* SUPPLIED TEXT *
Business Incentives for QoS
Modern networks support the notion that bandwidth is not enough to provide quality of service on an IP network. Increase the bandwidth, and the users will discover the capacity and make use of it. Consider Parkinson’s Law, which says the need for a resource always scales to its availability. While increasing bandwidth can provide a simulated QoS in the short term, it cannot provide a long-term solution. Today, corporations and carriers are realizing that designing and engineering QoS into their networks makes good business sense.
QoS primarily gives network administrators the ability to control the traffic on their network. This leads to other benefits. QoS allows the prioritization of traffic on a network. Mission-critical applications will not suffer performance degradation in the presence of other more delay-tolerant applications, such as email or employee Web browsing.
QoS enables a network to scale better as well. Instead of building out a new network infrastructure when a link becomes congested or experiences high utilization rates, QoS allows the important traffic to traverse the link first and ensures that network devices, such as routers and switches, have the resources to forward the traffic, while discarding or delaying less-sensitive packets. QoS can also allow traffic to be engineered to less-congested paths, making maximum use of the current network investment.
Applying QoS to lower-speed WAN links is an outcome of the ability to scale. Since WAN links are more expensive and generally lower speed than the LAN they are attached to, they experience congestion more often, and upgrading the access rate is an expensive option. QoS techniques allow important company information to travel over the WAN link with a higher priority than other company traffic. This, in turn, allows the existing link to meet the company needs without having to upgrade.

* PROVIDED MATERIAL *
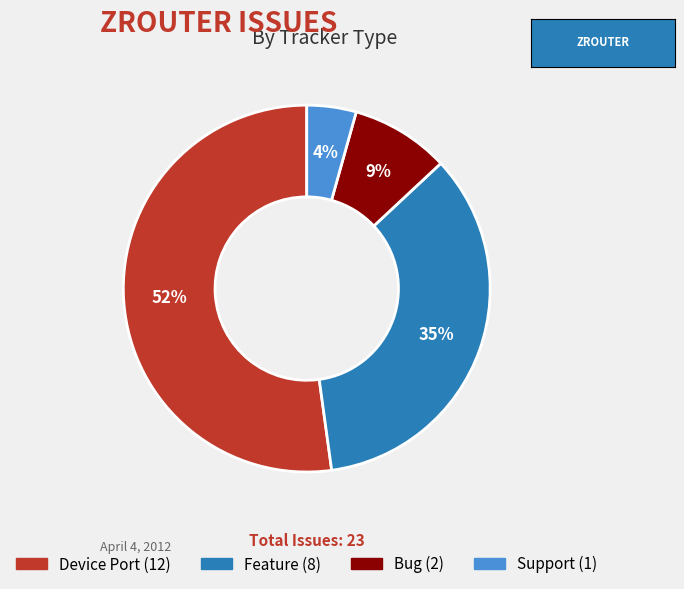

Which has a higher value, Bug or Feature?

Feature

* EXERCISE REQUIREMENTS *
- a) Do these statements agree with the text on business incentives for QoS? (i) Increasing bandwidth gives a long-term solution for quality of service. (ii) QoS lets important traffic cross a congested link first. (iii) WAN links are generally faster than the LAN they are attached to. Answer yes or no for each, and quote the deciding words of the text.
- b) Write what comes next in the text on business incentives for QoS, starting after its final sentence.

* REPLIES *
- a)
(i) No: "it cannot provide a long-term solution."
(ii) Yes: "QoS allows the important traffic to traverse the link first"
(iii) No: "WAN links are more expensive and generally lower speed than the LAN they are attached to"

- b)
Finally, both service providers and corporate customers realize that QoS allows the provider to differentiate services to customers. Traditionally, once a packet from any company was inserted into the backbone, it encountered the same delay, jitter, and discard rate as any other packet. By employing QoS techniques, an ISP can offer premium “business class” Internets for companies willing to pay more for performance. This is a real opportunity for providers to differentiate themselves in a commodity market.
The Justification for QoS
The visual depicts a business scenario that justifies the investment in QoS as applied to an ISP network. It illustrates that QoS is a more economical solution to network design than is simply throwing bandwidth at the problem. Essentially, QoS allows the ISP to sell the same bandwidth many times, increasing its profits while minimizing its investments in additional network resources. By employing QoS, an ISP can allocate 50 percent of its network bandwidth to traditional best-effort traffic. By selling that same 50 percent of bandwidth 15 times (or oversubscribing the bandwidth by 1500 percent), the ISP can charge each customer only 50 percent of what it normally would to recoup its investment. This represents a revenue gain 7.5 times more than would normally be recovered for the same bandwidth.
The real gain, however, is realized when portions of the same network infrastructure can be sold for higher rates and the service is still guaranteed due to QoS. If voice traffic requires average delay rates equivalent to 10 percent utilization on the network, either an entire, lightly loaded network, can be provisioned for voice traffic, or 10 percent of the existing network can be reserved for voice. An ISP using the second strategy can charge a premium cost for traffic with a guaranteed delay, while transporting it on the same infrastructure as the best-effort traffic.
Contrast this with a network that needs to support the same types of traffic with no QoS. It would have to be built to satisfy the most demanding of traffic types: voice. This would mean that an ISP would have to build and pay for 100 percent of a network infrastructure and only be able to charge for 10 percent of it—or charge 10 times more than its competitors. Neither option is practical in a competitive industry.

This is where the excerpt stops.